Tip: In case you need a quick refresher sometime in the future or just want a good summary of what you have learned so far including things you have not learned but might be good to know, click here to see ggplot's cheat sheet.


9.3 Exercises I (based on class data)

Last week, the Board of Education seemed mildly impressed by your visualization skills. To truly knock them off their socks, you need to do up your game. One task in the past was to show the distribution of term durations by country of origin. Back then, we used graphs. Since we learned to visualize maps this week, we should also be able to map the mean term duration per country of origin! Also, your employer will probably be impressed by the sudden increase in your skills.

  1. Plot the mean term duration per country of origin.

    1. First, you need to create a dataframe of Europe containing the coordinates of every country. For that subtask, you will first need to produce a character vector with the European country names.

    2. Next, instead of counting the number of students by country, please get the mean term duration by country. Don’t forget to exclude NA values.

    3. Now you need to merge the two dataframes. Don't forget to arrange the order of the coordinates, unless you desire a sketchy map.

    4. All you need to do now is to do the mapping. Don’t forget to make it look pretty: exclude axes ticks and text, label the gradient box, think of concise title.

  2. Your employer and the Board of Education are very pleased with your results. To mark the occasion, they invite you to your favorite food place. However, that is not quite the end of the story already.

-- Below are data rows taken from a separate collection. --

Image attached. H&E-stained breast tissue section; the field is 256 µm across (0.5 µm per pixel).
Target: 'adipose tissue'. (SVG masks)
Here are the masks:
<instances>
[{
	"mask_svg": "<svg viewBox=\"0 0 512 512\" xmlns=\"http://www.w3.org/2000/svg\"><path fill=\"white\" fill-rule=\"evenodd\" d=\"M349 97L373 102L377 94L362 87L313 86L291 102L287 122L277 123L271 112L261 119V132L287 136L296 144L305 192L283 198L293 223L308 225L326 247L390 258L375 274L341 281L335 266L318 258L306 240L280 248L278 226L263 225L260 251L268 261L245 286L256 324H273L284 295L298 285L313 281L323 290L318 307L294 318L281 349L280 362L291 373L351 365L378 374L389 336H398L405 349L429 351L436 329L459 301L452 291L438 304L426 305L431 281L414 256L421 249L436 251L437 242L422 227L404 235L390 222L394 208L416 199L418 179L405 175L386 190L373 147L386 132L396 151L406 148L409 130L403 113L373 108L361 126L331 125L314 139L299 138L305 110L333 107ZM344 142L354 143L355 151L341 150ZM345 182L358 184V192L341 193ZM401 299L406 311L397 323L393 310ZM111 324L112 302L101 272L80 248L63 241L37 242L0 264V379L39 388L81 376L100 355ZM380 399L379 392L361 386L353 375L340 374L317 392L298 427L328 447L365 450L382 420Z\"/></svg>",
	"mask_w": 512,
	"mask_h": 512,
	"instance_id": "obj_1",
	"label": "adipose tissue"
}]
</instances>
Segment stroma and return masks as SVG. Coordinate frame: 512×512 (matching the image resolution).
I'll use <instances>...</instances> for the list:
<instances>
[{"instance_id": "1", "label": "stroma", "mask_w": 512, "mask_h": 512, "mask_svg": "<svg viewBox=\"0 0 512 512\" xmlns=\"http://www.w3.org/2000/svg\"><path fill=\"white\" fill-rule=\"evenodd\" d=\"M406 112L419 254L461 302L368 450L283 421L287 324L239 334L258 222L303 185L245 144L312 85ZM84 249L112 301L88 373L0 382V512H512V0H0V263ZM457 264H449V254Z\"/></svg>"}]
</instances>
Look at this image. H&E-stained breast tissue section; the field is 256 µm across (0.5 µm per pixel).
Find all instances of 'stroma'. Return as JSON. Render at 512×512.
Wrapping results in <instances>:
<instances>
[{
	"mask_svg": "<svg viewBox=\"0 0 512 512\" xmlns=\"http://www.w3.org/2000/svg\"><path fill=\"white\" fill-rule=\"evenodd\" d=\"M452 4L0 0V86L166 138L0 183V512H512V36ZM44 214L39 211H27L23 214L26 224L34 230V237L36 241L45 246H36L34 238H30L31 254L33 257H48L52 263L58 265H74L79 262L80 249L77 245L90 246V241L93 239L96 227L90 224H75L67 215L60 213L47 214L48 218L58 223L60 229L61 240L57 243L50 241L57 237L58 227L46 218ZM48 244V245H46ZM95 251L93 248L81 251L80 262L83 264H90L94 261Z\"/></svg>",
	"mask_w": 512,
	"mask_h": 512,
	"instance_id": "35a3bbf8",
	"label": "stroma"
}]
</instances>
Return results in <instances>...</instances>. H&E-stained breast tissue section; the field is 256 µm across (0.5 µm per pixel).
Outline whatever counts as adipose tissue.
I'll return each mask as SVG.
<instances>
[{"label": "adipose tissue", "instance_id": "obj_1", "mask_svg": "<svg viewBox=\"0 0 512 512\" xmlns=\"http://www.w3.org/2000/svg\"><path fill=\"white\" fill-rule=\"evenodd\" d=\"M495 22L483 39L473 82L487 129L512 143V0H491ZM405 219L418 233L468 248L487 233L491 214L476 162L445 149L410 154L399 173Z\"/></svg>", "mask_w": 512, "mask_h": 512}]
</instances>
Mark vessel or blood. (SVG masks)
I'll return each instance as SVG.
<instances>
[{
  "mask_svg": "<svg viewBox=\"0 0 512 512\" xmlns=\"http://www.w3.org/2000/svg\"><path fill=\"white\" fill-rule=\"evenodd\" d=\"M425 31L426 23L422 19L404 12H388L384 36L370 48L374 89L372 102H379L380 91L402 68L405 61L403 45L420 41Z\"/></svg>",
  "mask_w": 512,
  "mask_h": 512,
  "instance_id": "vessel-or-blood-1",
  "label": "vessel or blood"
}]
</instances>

There is one last test: They want you to list four different food places and map the University of Potsdam and your favorite food places in Potsdam/Berlin. You don’t know why you would need to do such a thing if you could just use Google Maps to produce the same image, but you suspect there is more to this than one might think, so you just abide.

    1. First, you need to create a map of Berlin.

    2. Now It is time to get the coordinates of the University of Potsdam and your 4 favorite food places. Choose any places in or between Berlin and Potsdam.

    3. Lastly, you must merge these two vectors to create a dataframe.

    4. Don’t forget to make the plot “pretty!” (see definition above)


9.4 Exercises II (based on your own data)

  1. Plot a specific location on a map that could be relevant to your project/ dataset. For example, if you have education data, plot the location of a school. If you have country data, plot a capitol, and so on.

  2. If your data includes information on countries (or you could aggregate to the country level), go ahead and produce a heat map containing any relevant information across country. If your dataset does not include data on countries, find data online and create a map for countries. Hint: the gapminder dataset is a good one.